If you happen to be a traveler visiting a country that uses different currency than yours, then exchange rates variation and values concern you. For example, if you from USA and the US Dollar is strong, you’ll enjoy the luxury of purchasing more forex and enjoying a comparatively cheaper trip. If however, it’s the other way round, then your journey becomes comparatively more expensive and you’ll end up getting less of foreign currency.

Similarly If you’re a businessman involved in importing and exporting, then again exchange rates are a matter of concern for you. If your national currency has higher value than the nation you’re importing goods from, then you’ll purchase more amount of goods but if it’s lower, then you should be ready to pay much more money for those same amount of goods.

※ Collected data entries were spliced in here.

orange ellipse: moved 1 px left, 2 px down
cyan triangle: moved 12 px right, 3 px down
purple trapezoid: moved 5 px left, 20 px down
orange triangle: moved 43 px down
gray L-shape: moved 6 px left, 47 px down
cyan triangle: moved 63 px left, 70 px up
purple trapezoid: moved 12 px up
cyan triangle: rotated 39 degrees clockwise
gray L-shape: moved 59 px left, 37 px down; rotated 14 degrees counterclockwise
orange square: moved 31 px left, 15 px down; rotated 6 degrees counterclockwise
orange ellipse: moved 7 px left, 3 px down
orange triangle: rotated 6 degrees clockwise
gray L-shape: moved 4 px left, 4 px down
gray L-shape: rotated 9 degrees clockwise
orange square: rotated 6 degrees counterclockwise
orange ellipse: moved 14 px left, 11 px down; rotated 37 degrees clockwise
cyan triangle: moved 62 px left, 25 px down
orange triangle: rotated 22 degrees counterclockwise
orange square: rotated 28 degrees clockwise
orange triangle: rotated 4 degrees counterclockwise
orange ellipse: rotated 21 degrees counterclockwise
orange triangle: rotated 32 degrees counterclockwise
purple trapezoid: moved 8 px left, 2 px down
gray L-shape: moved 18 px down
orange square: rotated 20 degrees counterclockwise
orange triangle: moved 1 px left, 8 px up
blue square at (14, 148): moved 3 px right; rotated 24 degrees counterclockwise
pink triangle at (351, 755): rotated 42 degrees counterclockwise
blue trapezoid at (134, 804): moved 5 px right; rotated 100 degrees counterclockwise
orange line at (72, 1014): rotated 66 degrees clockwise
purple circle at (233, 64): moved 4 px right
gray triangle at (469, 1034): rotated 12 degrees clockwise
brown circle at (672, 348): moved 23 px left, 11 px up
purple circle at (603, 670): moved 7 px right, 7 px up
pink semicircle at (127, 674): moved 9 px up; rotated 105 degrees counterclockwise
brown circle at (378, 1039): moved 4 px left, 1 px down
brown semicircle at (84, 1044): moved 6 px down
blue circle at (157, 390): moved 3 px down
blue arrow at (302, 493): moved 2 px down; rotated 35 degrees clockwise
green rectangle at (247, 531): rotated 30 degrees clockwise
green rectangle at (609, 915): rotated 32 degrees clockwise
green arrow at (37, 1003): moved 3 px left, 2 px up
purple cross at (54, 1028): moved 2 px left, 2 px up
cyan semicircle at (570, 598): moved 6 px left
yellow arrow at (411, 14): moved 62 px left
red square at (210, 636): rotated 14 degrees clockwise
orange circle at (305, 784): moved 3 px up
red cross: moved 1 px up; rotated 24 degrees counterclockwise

As complexities increase and technology enhances, the simple exchange rate processes become too intricate to handle, thereby needing interfaces and automation to function.

How can Exchange Rate API’s help businesses

As large number of consumers and businesses integrate web and mobile apps into their daily routines, businesses are discovering valuable and innovative uses for previously isolated data sources. APIs (application programming interfaces) are tools that assist businesses to put complex data to profitable use.

API’s help meet financial compliance requirements easily while saving money. Auditors, financial controllers, chartered accountants, currency hedging analysts, coders and developers use API’s to track FX movements accurately and consistently which could otherwise have been impossible in view of huge data and multiple fetching involvements.

The ability to automate exchange rate retrieval processes with the touch of a button, convenience auditors and helps your finance department with reliable and accurate rates.

An essentially simple and flexible functionality integral to most API’s help accurately tracks Forex movements and reduces manual errors to almost Nil.